Feasibility of brackish water and landfill leachate treatment by GO/MoS₂-PVA composite membranes

Two-dimensional (2D) based layered materials with tunable chemical functionalities and surface charge properties have emerged for on-demand applications including membrane technology. However, the process control, time and energy-efficient production of non-swelling graphene oxide (GO) with retaining physicochemical properties are still challenging. In this work, we have fabricated highly ordered GO membrane on cellulose acetate supporting membrane filters of 1.2 μm pore size using molybdenum disulphide (MoS₂) as a nano-spacer and polyvinyl alcohol (PVA) as an adhesive for the first time with limited swelling. The fabricated membranes were used for NaCl rejection and removal of toxic heavy metal ions, and the radioactive element from landfill leachate water. The introduction of hydrophilic PVA, thickness control using a various amount of nanospacer and graphene oxide played a vital role in the transport mechanism, permeability, and selectivity index. The composition of PVA and MoS₂ in the coating solution was optimized to tune the d-spacing of graphene oxide layers. The newly developed composite membranes have 89% rejection rate to NaCl and 3.96 L/m²h water flux at low operating pressures of 5 bar.

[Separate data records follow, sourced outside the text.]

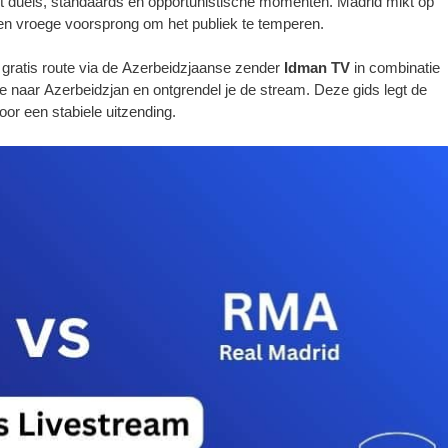
et duels, standaards en opportunistische momenten. Madrid mikt op
 en vroege voorsprong om het publiek te temperen.
 gratis route via de Azerbeidzjaanse zender
Idman TV
in combinatie
tie naar Azerbeidzjan en ontgrendel je de stream. Deze gids legt de
oor een stabiele uitzending.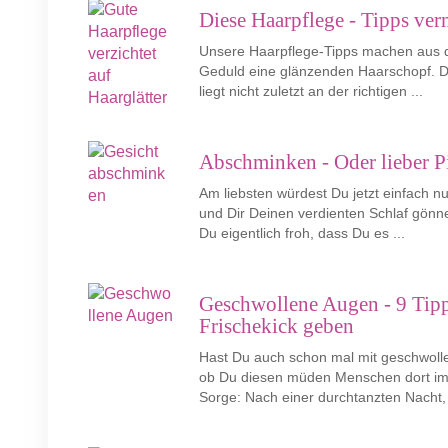
Diese Haarpflege - Tipps ver
Unsere Haarpflege-Tipps machen aus de
Geduld eine glänzenden Haarschopf. D
liegt nicht zuletzt an der richtigen ...
Abschminken - Oder lieber P
Am liebsten würdest Du jetzt einfach n
und Dir Deinen verdienten Schlaf gönne
Du eigentlich froh, dass Du es ...
Geschwollene Augen - 9 Tip
Frischekick geben
Hast Du auch schon mal mit geschwoll
ob Du diesen müden Menschen dort im 
Sorge: Nach einer durchtanzten Nacht, 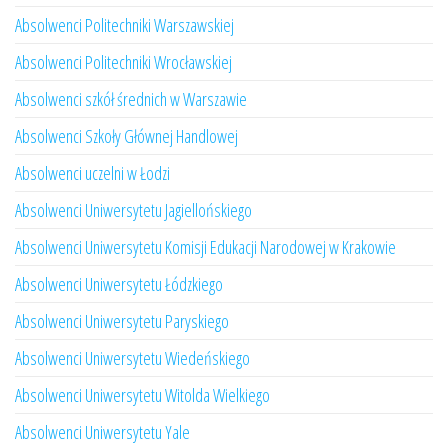
Absolwenci Politechniki Warszawskiej
Absolwenci Politechniki Wrocławskiej
Absolwenci szkół średnich w Warszawie
Absolwenci Szkoły Głównej Handlowej
Absolwenci uczelni w Łodzi
Absolwenci Uniwersytetu Jagiellońskiego
Absolwenci Uniwersytetu Komisji Edukacji Narodowej w Krakowie
Absolwenci Uniwersytetu Łódzkiego
Absolwenci Uniwersytetu Paryskiego
Absolwenci Uniwersytetu Wiedeńskiego
Absolwenci Uniwersytetu Witolda Wielkiego
Absolwenci Uniwersytetu Yale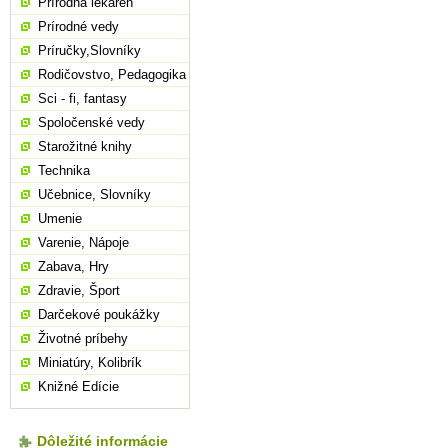
Prírodná lekáreň
Prírodné vedy
Príručky,Slovníky
Rodičovstvo, Pedagogika
Sci - fi, fantasy
Spoločenské vedy
Starožitné knihy
Technika
Učebnice, Slovníky
Umenie
Varenie, Nápoje
Zabava, Hry
Zdravie, Šport
Darčekové poukážky
Životné príbehy
Miniatúry, Kolibrík
Knižné Edície
Dôležité informácie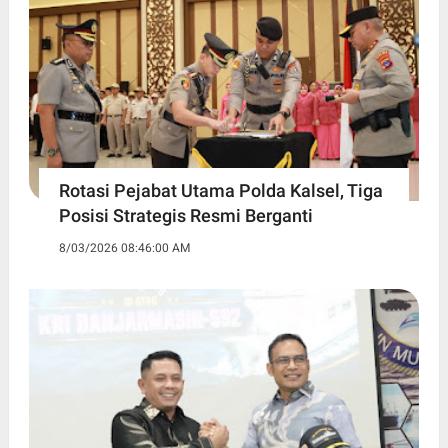
Rotasi Pejabat Utama Polda Kalsel, Tiga
Posisi Strategis Resmi Berganti
8/03/2026 08:46:00 AM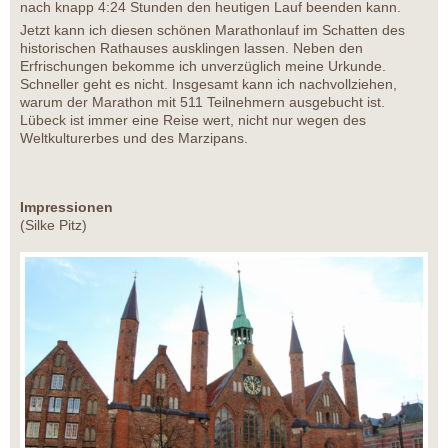
nach knapp 4:24 Stunden den heutigen Lauf beenden kann.
Jetzt kann ich diesen schönen Marathonlauf im Schatten des
historischen Rathauses ausklingen lassen. Neben den
Erfrischungen bekomme ich unverzüglich meine Urkunde.
Schneller geht es nicht. Insgesamt kann ich nachvollziehen,
warum der Marathon mit 511 Teilnehmern ausgebucht ist.
Lübeck ist immer eine Reise wert, nicht nur wegen des
Weltkulturerbes und des Marzipans.
Impressionen
(Silke Pitz)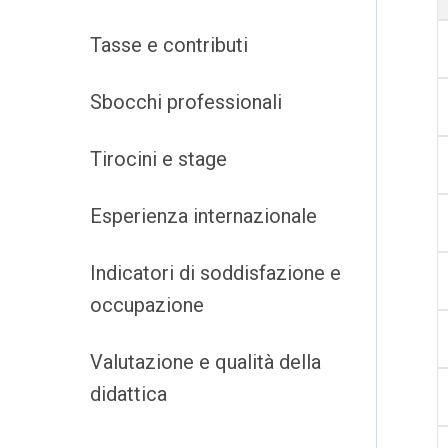
Tasse e contributi
Sbocchi professionali
Tirocini e stage
Esperienza internazionale
Indicatori di soddisfazione e
occupazione
Valutazione e qualità della
didattica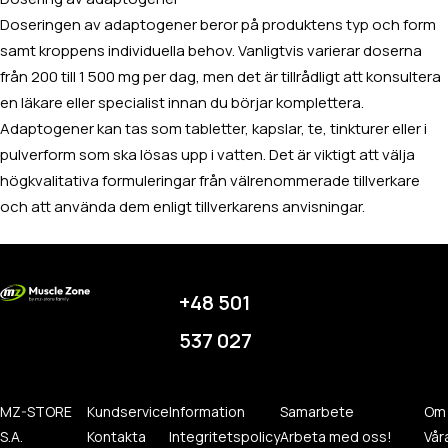
Doseringen av adaptogener beror på produktens typ och form
samt kroppens individuella behov. Vanligtvis varierar doserna
från 200 till 1 500 mg per dag, men det är tillrådligt att konsultera
en läkare eller specialist innan du börjar komplettera.
Adaptogener kan tas som tabletter, kapslar, te, tinkturer eller i
pulverform som ska lösas upp i vatten. Det är viktigt att välja
högkvalitativa formuleringar från välrenommerade tillverkare
och att använda dem enligt tillverkarens anvisningar.
+48 501
537 027
MZ-STORE
Kundservice
Information
Samarbete
Om
S.A.
Kontakta
Integritetspolicy
Arbeta med oss!
Vår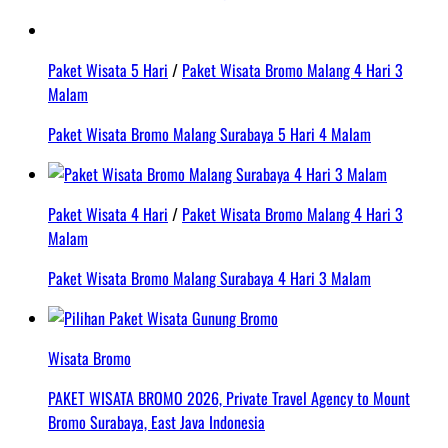
Paket Wisata 5 Hari
/
Paket Wisata Bromo Malang 4 Hari 3
Malam
Paket Wisata Bromo Malang Surabaya 5 Hari 4 Malam
Paket Wisata 4 Hari
/
Paket Wisata Bromo Malang 4 Hari 3
Malam
Paket Wisata Bromo Malang Surabaya 4 Hari 3 Malam
Wisata Bromo
PAKET WISATA BROMO 2026, Private Travel Agency to Mount
Bromo Surabaya, East Java Indonesia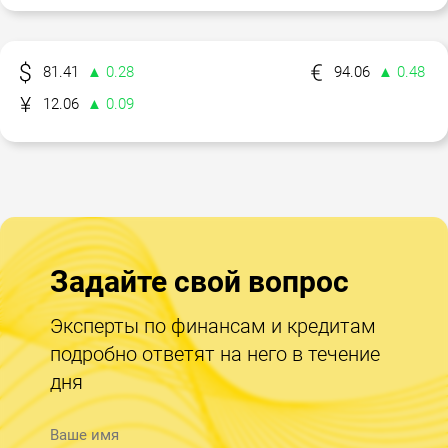
81.41
▲ 0.28
94.06
▲ 0.48
12.06
▲ 0.09
Задайте свой вопрос
Эксперты по финансам и кредитам
подробно ответят на него в течение
дня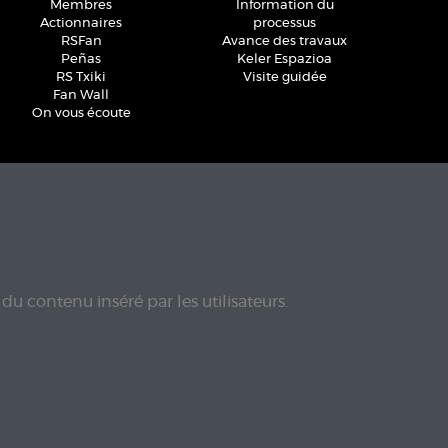
Membres
Information du
Actionnaires
processus
RSFan
Avance des travaux
Peñas
Keler Espazioa
RS Txiki
Visite guidée
Fan Wall
On vous écoute
du contenu inséré par les utilisateurs.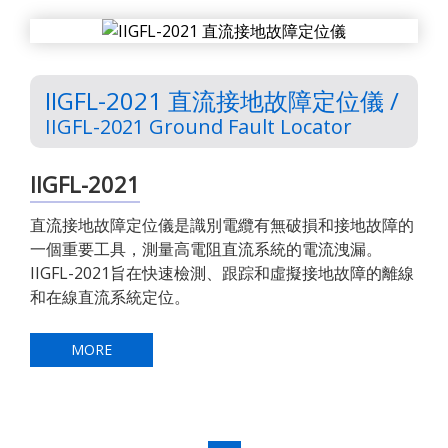
IIGFL-2021 直流接地故障定位儀 /
IIGFL-2021 Ground Fault Locator
IIGFL-2021
直流接地故障定位儀是識別電纜有無破損和接地故障的
一個重要工具，測量高電阻直流系統的電流洩漏。
IIGFL-2021旨在快速檢測、跟踪和虛擬接地故障的離線
和在線直流系統定位。
MORE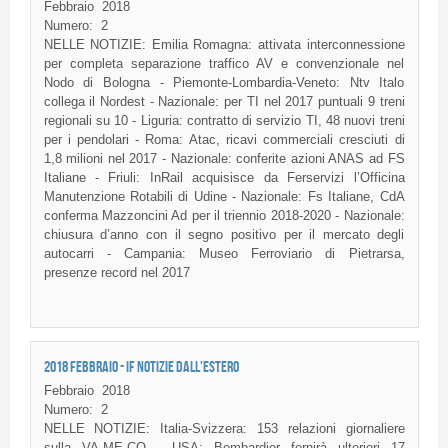
Febbraio
2018
Numero:
2
NELLE NOTIZIE: Emilia Romagna: attivata interconnessione
per completa separazione traffico AV e convenzionale nel
Nodo di Bologna - Piemonte-Lombardia-Veneto: Ntv Italo
collega il Nordest - Nazionale: per TI nel 2017 puntuali 9 treni
regionali su 10 - Liguria: contratto di servizio TI, 48 nuovi treni
per i pendolari - Roma: Atac, ricavi commerciali cresciuti di
1,8 milioni nel 2017 - Nazionale: conferite azioni ANAS ad FS
Italiane - Friuli: InRail acquisisce da Ferservizi l’Officina
Manutenzione Rotabili di Udine - Nazionale: Fs Italiane, CdA
conferma Mazzoncini Ad per il triennio 2018-2020 - Nazionale:
chiusura d’anno con il segno positivo per il mercato degli
autocarri - Campania: Museo Ferroviario di Pietrarsa,
presenze record nel 2017
2018 FEBBRAIO - IF NOTIZIE DALL'ESTERO
Febbraio
2018
Numero:
2
NELLE NOTIZIE: Italia-Svizzera: 153 relazioni giornaliere
sulla VA-ME-CO - USA: Bombardier fornirà ulteriori 17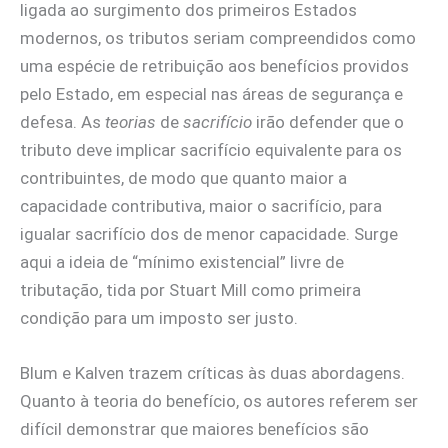
ligada ao surgimento dos primeiros Estados
modernos, os tributos seriam compreendidos como
uma espécie de retribuição aos benefícios providos
pelo Estado, em especial nas áreas de segurança e
defesa. As
teorias
de
sacrifício
irão defender que o
tributo deve implicar sacrifício equivalente para os
contribuintes, de modo que quanto maior a
capacidade contributiva, maior o sacrifício, para
igualar sacrifício dos de menor capacidade. Surge
aqui a ideia de “mínimo existencial” livre de
tributação, tida por Stuart Mill como primeira
condição para um imposto ser justo.
Blum e Kalven trazem críticas às duas abordagens.
Quanto à teoria do benefício, os autores referem ser
difícil demonstrar que maiores benefícios são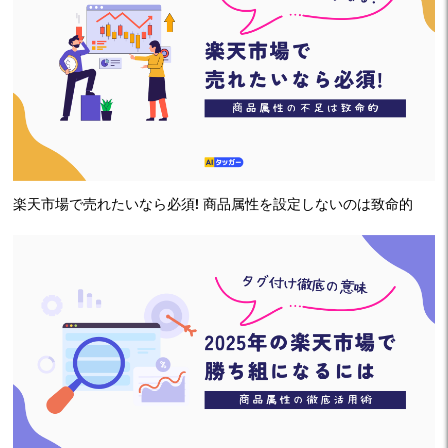
楽天市場で売れたいなら必須! 商品属性を設定しないのは致命的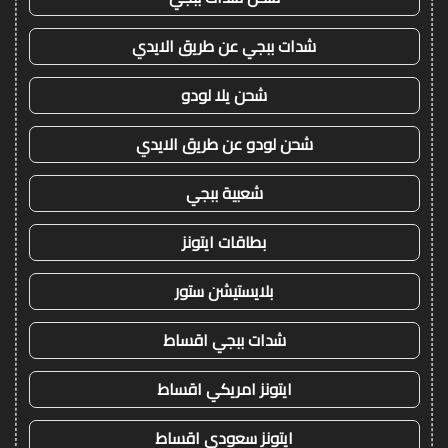
شدات ببجي عن طريق الايدي
شحن يلا لودو
شحن لودو عن طريق الايدي
شعبية ببجي
بطاقات ايتونز
بلايستيشن ستور
شدات ببجي اقساط
ايتونز امريكي اقساط
ايتونز سعودي اقساط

Also, the prepared membranes have a high rejection of multivalent metal ions in landfill leachate. 86.5% to 99.8% rejection rate of multivalent metal ions in landfill leachate was observed for the M₃ (GO ₍₁₀₎: MoS_{2 (10)}: PVA _(0.5)) membrane. The excellent rejection performance is ascribed to the combined impact of size exclusion, ion adsorption, electrostatic interaction and Gibbs-Donnan exclusion mechanism. The excellent stability and high rejection rate even after 216 h of operation make the fabricated membranes promising for use in practical water separation applications.